§ Stored items from a collection:
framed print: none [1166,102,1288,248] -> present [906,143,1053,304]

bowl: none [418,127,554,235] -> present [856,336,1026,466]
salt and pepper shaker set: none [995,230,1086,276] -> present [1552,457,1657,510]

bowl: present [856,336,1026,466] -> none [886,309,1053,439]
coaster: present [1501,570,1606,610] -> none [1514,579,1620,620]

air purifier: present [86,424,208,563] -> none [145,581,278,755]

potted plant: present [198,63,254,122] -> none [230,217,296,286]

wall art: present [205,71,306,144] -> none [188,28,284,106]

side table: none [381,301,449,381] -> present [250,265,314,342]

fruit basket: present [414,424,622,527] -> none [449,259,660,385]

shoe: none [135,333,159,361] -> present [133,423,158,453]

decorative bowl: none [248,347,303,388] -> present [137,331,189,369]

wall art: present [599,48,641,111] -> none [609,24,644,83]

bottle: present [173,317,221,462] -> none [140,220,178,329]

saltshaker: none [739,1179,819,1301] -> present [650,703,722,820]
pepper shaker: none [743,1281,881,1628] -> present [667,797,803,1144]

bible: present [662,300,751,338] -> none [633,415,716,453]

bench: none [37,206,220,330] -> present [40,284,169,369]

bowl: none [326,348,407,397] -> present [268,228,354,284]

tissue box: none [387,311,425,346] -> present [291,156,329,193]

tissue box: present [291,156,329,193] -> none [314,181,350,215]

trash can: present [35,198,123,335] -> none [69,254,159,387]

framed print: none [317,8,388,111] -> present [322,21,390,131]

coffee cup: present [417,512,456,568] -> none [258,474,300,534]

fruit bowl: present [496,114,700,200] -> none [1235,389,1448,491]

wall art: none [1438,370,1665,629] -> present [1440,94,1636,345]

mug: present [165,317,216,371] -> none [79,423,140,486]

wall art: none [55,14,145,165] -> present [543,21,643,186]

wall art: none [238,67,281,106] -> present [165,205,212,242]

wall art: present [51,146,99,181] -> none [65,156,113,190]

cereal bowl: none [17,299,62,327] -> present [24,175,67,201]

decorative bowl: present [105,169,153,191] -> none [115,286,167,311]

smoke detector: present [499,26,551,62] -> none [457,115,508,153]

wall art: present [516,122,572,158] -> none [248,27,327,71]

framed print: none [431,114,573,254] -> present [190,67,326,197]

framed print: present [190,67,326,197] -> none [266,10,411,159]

§ Directions for this task: Report how many lines in the data contain the word "bowl", with no words besides the number.

§ Written response: 7